* **Set task**: Rename "Front.planeOp" to "Right.planeOp" in the records, starting at the beginning of the records and ending at the line that contains "v(-9.52, 50.82) *". Reproduce only those lines, with everything else left unchanged.
— BEGIN Input rows —
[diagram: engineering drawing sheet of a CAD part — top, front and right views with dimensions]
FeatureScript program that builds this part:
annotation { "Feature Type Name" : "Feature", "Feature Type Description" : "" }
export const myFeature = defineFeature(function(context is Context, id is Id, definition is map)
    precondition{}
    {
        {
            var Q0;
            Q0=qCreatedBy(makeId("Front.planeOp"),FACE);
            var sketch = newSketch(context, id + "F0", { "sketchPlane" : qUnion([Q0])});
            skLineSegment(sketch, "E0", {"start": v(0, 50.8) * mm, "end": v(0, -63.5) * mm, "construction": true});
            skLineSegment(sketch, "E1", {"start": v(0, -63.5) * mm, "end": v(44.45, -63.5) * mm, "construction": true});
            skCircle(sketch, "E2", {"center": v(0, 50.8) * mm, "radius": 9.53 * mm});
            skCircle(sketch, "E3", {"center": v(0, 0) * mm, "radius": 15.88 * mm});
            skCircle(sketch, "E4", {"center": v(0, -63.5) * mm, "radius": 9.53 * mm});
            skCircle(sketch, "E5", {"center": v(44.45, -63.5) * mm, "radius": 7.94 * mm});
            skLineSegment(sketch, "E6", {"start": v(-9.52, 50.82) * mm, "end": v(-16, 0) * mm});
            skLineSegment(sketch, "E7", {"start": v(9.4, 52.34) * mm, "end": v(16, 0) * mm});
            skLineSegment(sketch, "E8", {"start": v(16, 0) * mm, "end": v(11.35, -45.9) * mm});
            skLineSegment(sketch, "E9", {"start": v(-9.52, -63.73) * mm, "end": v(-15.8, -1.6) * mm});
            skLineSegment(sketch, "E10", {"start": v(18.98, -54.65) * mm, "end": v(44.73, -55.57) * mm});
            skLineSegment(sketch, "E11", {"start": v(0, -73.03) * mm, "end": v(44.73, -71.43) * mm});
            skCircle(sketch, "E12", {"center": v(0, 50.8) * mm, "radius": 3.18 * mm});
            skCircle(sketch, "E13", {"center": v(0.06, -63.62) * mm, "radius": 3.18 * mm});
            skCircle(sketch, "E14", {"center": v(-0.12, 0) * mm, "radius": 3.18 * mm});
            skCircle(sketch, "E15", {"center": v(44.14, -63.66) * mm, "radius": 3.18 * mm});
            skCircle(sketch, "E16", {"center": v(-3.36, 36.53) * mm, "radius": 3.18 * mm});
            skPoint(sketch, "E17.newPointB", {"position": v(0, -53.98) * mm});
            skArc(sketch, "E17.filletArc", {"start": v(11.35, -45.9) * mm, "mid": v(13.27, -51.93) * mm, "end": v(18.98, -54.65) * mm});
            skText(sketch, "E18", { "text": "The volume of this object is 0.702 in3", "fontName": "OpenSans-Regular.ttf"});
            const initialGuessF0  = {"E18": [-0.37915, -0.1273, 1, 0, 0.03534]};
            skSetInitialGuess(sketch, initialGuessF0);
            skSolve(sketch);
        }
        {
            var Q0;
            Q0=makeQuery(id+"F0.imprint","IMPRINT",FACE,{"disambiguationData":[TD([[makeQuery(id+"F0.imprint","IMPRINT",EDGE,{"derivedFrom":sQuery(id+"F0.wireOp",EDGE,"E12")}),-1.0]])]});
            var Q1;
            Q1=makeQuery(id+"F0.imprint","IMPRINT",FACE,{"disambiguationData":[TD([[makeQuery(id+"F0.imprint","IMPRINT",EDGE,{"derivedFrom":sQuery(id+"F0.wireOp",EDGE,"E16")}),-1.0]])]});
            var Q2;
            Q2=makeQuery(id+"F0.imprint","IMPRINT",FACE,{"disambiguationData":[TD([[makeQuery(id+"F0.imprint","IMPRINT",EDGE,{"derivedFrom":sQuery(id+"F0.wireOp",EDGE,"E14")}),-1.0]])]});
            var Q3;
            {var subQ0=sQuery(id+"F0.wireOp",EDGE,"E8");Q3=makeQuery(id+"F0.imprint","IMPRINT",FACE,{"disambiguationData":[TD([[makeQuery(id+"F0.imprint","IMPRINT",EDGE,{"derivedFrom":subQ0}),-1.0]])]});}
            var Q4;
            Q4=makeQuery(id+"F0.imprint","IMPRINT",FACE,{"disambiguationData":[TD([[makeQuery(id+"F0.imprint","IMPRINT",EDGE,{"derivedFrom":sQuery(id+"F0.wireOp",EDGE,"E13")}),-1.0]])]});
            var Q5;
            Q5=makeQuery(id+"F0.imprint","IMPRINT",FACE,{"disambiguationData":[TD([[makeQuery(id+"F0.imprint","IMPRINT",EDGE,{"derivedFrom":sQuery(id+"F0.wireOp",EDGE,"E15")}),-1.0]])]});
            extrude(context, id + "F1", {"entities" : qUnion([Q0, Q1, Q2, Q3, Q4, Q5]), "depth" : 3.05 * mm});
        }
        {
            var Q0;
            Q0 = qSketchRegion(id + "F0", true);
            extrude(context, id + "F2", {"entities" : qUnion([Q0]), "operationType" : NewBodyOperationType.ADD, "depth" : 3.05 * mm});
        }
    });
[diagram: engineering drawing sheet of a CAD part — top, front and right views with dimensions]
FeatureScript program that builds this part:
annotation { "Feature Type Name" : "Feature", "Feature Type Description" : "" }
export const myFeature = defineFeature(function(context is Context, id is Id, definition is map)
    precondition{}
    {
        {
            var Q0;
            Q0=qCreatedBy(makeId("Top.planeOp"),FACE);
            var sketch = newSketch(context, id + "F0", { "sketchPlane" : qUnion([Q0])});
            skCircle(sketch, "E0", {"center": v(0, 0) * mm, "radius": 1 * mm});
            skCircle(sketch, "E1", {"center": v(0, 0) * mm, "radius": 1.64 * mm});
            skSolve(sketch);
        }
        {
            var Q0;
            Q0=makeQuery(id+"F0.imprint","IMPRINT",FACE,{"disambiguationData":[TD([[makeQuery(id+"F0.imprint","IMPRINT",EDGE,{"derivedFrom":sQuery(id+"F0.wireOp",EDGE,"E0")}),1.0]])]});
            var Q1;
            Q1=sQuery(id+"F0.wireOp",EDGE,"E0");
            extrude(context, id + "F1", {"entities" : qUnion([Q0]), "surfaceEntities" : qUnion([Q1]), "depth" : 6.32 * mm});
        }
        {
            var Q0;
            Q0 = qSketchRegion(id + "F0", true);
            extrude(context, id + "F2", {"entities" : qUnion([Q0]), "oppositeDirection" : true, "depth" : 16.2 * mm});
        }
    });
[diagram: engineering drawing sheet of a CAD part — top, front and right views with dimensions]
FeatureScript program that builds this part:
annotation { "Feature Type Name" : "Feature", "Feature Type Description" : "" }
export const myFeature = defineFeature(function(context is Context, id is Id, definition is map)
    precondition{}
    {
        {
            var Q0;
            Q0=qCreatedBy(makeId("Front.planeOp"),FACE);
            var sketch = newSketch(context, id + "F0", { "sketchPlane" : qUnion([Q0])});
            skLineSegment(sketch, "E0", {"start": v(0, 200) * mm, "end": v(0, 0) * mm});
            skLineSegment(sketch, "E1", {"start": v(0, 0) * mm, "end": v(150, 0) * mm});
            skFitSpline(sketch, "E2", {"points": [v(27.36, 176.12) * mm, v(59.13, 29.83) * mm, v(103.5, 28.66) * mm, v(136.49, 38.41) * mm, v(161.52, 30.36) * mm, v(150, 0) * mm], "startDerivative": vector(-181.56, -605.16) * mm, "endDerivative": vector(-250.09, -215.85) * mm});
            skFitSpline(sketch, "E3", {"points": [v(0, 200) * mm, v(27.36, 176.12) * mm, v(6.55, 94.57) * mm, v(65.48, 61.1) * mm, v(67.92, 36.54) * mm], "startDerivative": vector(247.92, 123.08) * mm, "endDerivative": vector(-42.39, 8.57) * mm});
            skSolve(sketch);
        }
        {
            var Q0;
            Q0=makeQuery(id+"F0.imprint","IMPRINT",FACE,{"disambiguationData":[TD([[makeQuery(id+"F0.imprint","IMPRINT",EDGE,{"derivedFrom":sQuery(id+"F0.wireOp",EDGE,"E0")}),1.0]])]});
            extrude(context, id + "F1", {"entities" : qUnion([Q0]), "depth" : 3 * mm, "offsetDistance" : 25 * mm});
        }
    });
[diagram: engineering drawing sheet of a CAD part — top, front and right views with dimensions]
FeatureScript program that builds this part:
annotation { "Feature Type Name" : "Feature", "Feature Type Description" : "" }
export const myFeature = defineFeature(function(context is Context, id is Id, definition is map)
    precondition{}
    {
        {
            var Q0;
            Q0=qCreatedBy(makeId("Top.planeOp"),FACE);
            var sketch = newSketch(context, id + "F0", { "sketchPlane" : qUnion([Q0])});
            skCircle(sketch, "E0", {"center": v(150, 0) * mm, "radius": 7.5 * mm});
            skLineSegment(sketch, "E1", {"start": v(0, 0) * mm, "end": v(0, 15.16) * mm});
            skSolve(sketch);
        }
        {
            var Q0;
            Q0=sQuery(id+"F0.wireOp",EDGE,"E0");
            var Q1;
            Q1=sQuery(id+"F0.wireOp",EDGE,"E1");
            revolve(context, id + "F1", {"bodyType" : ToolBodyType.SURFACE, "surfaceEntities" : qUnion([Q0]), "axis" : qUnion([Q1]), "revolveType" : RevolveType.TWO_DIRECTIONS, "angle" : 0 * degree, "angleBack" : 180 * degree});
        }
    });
— END Input rows —
* **Right answer**:
[diagram: engineering drawing sheet of a CAD part — top, front and right views with dimensions]
FeatureScript program that builds this part:
annotation { "Feature Type Name" : "Feature", "Feature Type Description" : "" }
export const myFeature = defineFeature(function(context is Context, id is Id, definition is map)
    precondition{}
    {
        {
            var Q0;
            Q0=qCreatedBy(makeId("Right.planeOp"),FACE);
            var sketch = newSketch(context, id + "F0", { "sketchPlane" : qUnion([Q0])});
            skLineSegment(sketch, "E0", {"start": v(0, 50.8) * mm, "end": v(0, -63.5) * mm, "construction": true});
            skLineSegment(sketch, "E1", {"start": v(0, -63.5) * mm, "end": v(44.45, -63.5) * mm, "construction": true});
            skCircle(sketch, "E2", {"center": v(0, 50.8) * mm, "radius": 9.53 * mm});
            skCircle(sketch, "E3", {"center": v(0, 0) * mm, "radius": 15.88 * mm});
            skCircle(sketch, "E4", {"center": v(0, -63.5) * mm, "radius": 9.53 * mm});
            skCircle(sketch, "E5", {"center": v(44.45, -63.5) * mm, "radius": 7.94 * mm});
            skLineSegment(sketch, "E6", {"start": v(-9.52, 50.82) * mm, "end": v(-16, 0) * mm});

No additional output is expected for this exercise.